Best Practices for Data Ingestion¶

The most crucial step in building a RAG solution is to ensure the correct data is ingested and available in the system. Search AI supports various data sources, including:

Files
Web pages
Third-party applications via connectors

Supported content types and formats vary across these sources.

Files¶

Search AI supports document ingestion in the following formats:

✅ PDF, DOCX, PPTX, and TXT

Refer to the guidelines below for the optimum ingestion of content from documents.

Document Quality & Structure¶

For optimal processing and search accuracy, documents should:

Be system-generated (digitally created) rather than scanned or handwritten.
Maintain a consistent layout across all pages.
Be unencrypted and free of password protection to enable processing.
Use shorter, well-structured content to improve search precision.
Avoid unnecessary elements like headers, footers, and metadata that do not contribute to content relevance.

Formatting & Layout Considerations¶

Single-column documents provide the highest retrieval accuracy.
Multi-column layouts may reduce search precision and require fine-tuning.
Documents should have clear section headers and logical content organization for improved readability and search effectiveness.

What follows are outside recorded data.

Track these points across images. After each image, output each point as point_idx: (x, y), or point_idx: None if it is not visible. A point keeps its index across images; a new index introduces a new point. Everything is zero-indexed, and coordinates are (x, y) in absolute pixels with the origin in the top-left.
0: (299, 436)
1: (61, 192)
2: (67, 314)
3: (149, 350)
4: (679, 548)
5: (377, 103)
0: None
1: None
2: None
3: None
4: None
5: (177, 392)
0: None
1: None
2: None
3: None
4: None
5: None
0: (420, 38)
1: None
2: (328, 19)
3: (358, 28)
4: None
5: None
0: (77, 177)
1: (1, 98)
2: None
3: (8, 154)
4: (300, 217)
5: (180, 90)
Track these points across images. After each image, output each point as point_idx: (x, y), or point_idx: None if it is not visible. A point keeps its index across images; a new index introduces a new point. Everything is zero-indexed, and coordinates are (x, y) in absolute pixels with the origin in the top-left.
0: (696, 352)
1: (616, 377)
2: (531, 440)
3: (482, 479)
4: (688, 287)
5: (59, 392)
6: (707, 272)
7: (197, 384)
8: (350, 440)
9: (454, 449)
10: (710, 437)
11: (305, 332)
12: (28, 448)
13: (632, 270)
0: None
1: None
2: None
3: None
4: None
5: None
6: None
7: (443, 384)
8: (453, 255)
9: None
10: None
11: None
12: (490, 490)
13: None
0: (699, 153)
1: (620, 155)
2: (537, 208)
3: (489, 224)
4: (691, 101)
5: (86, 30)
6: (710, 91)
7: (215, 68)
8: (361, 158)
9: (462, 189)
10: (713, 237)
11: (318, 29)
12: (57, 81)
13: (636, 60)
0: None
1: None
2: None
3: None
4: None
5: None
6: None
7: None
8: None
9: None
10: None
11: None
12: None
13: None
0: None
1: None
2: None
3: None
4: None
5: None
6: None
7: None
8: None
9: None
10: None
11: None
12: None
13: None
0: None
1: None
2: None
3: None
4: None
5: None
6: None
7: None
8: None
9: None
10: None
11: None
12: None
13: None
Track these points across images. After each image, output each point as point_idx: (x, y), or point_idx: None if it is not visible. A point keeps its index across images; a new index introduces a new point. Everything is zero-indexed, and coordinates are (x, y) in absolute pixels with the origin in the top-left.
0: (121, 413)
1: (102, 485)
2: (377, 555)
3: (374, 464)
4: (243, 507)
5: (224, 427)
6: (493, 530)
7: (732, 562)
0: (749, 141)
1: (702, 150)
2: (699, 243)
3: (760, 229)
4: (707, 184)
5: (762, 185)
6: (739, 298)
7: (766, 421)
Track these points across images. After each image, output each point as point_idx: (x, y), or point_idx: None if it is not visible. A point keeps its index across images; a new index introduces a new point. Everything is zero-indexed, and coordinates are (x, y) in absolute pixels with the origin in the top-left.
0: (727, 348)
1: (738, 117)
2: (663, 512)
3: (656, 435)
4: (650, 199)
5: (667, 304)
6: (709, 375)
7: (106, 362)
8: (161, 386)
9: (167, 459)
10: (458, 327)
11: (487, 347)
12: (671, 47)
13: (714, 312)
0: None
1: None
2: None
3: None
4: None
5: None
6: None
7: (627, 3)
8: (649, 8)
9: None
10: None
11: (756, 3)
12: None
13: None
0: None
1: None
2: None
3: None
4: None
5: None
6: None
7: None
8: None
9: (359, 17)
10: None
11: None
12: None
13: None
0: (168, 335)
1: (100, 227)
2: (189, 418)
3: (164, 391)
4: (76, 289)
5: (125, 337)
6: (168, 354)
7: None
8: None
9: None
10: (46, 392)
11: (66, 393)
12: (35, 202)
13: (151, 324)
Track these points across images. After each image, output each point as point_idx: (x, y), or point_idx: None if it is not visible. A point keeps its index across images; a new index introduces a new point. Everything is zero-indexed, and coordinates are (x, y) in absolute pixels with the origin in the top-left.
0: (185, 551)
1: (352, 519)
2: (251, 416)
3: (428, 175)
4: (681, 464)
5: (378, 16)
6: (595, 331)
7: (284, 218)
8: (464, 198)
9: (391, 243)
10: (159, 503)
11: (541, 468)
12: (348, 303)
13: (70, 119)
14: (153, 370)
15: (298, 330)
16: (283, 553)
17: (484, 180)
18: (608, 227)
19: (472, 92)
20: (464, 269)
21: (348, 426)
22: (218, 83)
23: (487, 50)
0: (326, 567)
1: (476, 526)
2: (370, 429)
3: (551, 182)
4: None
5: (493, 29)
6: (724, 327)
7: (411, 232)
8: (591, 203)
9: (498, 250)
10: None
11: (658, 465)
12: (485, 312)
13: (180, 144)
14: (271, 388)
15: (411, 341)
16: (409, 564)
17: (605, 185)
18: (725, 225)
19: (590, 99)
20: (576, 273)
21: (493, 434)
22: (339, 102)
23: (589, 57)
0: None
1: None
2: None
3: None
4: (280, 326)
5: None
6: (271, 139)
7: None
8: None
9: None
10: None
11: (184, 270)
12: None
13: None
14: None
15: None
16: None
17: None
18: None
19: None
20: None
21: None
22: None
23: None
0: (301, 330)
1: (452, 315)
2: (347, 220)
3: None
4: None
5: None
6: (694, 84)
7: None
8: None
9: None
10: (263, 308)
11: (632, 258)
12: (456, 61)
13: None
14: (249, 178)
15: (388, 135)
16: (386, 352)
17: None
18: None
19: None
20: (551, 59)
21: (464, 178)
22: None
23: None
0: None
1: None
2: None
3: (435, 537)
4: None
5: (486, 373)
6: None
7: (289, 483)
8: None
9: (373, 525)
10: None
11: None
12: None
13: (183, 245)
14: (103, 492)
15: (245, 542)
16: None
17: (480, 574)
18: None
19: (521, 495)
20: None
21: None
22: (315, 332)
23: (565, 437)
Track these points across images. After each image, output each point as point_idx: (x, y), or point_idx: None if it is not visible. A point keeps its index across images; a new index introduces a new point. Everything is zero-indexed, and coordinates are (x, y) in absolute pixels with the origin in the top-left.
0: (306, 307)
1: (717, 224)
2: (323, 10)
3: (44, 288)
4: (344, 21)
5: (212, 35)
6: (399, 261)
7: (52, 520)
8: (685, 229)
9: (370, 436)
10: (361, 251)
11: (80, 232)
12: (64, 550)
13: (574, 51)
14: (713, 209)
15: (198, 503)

Content & File Restrictions¶

To prevent data loss and ensure optimal retrieval:

Avoid Compressed PDFs, which can cause data distortion.
Avoid Multi-page tables, as they are challenging to process accurately.
Avoid Inconsistent formatting, such as switching between single-column and multi-column layouts within the same document.
Avoid Scanned or heavily formatted files, which may not be processed effectively.

Media & Table Handling¶

Search AI supports image and table extraction using a layout-aware model, but only text is extracted by default. To improve retrieval accuracy:

Provide text descriptions for any key information in images.
Include contextual summaries before or after tables and images.
Label images and tables with meaningful titles for easier indexing and searchability.
Update extraction strategies when working with documents containing significant visual elements.

Webpages/HTML Content¶

Optimizing Web Page Structure¶

Follow schema.org rules to standardize metadata and improve content extraction.
If schema.org is not used, ensure consistent logic is applied for structuring headings, subheadings, and content. This enables using the document workbench for custom processing of content.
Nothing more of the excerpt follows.